But this will answer questions I have about which ports are hotplug
bridges and other things.

Okay, I added the following test cases:

e) Kernel Parameter ""
f) Kernel Parameter "pci=nocrs,realloc,hpmmiosize=64M,hpmmioprefsize=1G"

The logs are also included. Please let me know, if I should do any other
tests and provide the logs.

5. There is a good chance it will not even boot since kernel since
around ~v5.3 with acpi=off but it is worth a shot there, also. Since a
recent kernel, I have found that acpi=off only removes HyperThreading,
and not all the physical cores like it used to. So there must have been
a patch which allowed it to guess the MADT table information. I have not
investigated. But now, some of my computers crash upon loading the
kernel with acpi=off. It must get it wrong at times.

Booting this 5.5 kernel with "acpi=off" increases the bootup time quite
a bit. The resources are distributed behind the PLX switch (similar to
using "pci=nocrs" but again accessing the BARs doesn't work (0xffffffff
is read back).
It was only to see if ACPI was part of the issue. You would not run in
production with it off.

What about
pci=noacpi instead?

I also tested using pci=noacpi and it did not resolve the resource
mapping problems.
Sorry if I missed something you said.

Best of luck, and I am interested into looking into this further. :)

Very much appreciated. :)

Thanks,
Stefan

[1] logs.tar.bz2
[2] 5.5.0-rc1-custom-test-c/dmesg.log

 From the logs, it looks like MMIO_PREF was assigned 1G but not MMIO.

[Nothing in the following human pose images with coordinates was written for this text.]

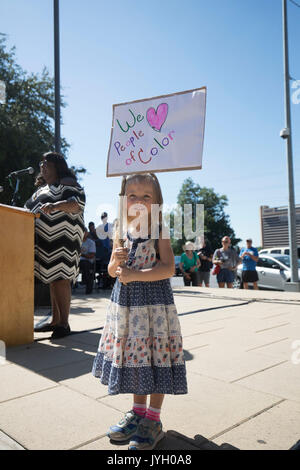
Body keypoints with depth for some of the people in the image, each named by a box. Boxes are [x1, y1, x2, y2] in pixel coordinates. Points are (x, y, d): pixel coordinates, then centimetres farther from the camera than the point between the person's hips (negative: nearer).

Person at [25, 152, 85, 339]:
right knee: (52, 279, 8)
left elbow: (77, 204, -16)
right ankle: (55, 321, 14)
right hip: (45, 238, 8)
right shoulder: (43, 188, 27)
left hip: (62, 237, -8)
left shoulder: (67, 183, 1)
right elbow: (31, 208, 32)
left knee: (60, 279, -11)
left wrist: (55, 205, -31)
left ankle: (64, 323, -8)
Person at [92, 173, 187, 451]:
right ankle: (138, 412, 33)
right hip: (125, 302, 5)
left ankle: (153, 420, 19)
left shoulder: (159, 231, -6)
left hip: (154, 302, -5)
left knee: (155, 356, 1)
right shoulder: (121, 233, 7)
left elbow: (168, 268, -17)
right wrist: (116, 261, -10)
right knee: (132, 355, 14)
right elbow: (112, 271, 12)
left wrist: (135, 274, -22)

This looks tricky. Please revert my commit:
c13704f5685deb7d6eb21e293233e0901ed77377

And see if it is the problem.

I reverted this patch and did a few test (some of my test cases). None
turned out differently than before. Either the resources are not mapped
completely or they are mapped  (with pci=nocrs) and not accessible.

It is entirely possible, but because of
the very old code and how there are multiple passes, it might be
impossible to use realloc without side effects for somebody. If you fix
it for one scenario, it is possible that there is another scenario for
which it will break due to the change. The only way to make everything
work is a near complete rewrite of drivers/pci/setup-bus.c and
potentially others, something I am working on, but is going to take a
long time. And unlikely to ever be accepted.

While working on this issue, I looked (again) at this resource (re-)
allocation code. This is really confusing (at least to me) and I also think
that it needs a "near complete rewrite".

Otherwise, it will take me a lot of grepping through dmesg to find the
cause, which will take more time.

Sure.

FYI, "lspci -vvv" is redundant because it can be produced from "lspci
-xxxx" output.

I know. Its mainly for me to easily see the PCI devices listed quickly.

A final note, Epyc CPUs can bifurcate x16 slots into x4/x4/x4/x4 in the
BIOS setup, although you will probably not have the hotplug services
provided by the PEX switch.

I think it should not matter for my current test with resource assignment,
how many PCIe lanes the PEX switch has connected to the PCI root port. Its
of course important for the bandwidth, but this is a completely different
issue.

Thanks,
Stefan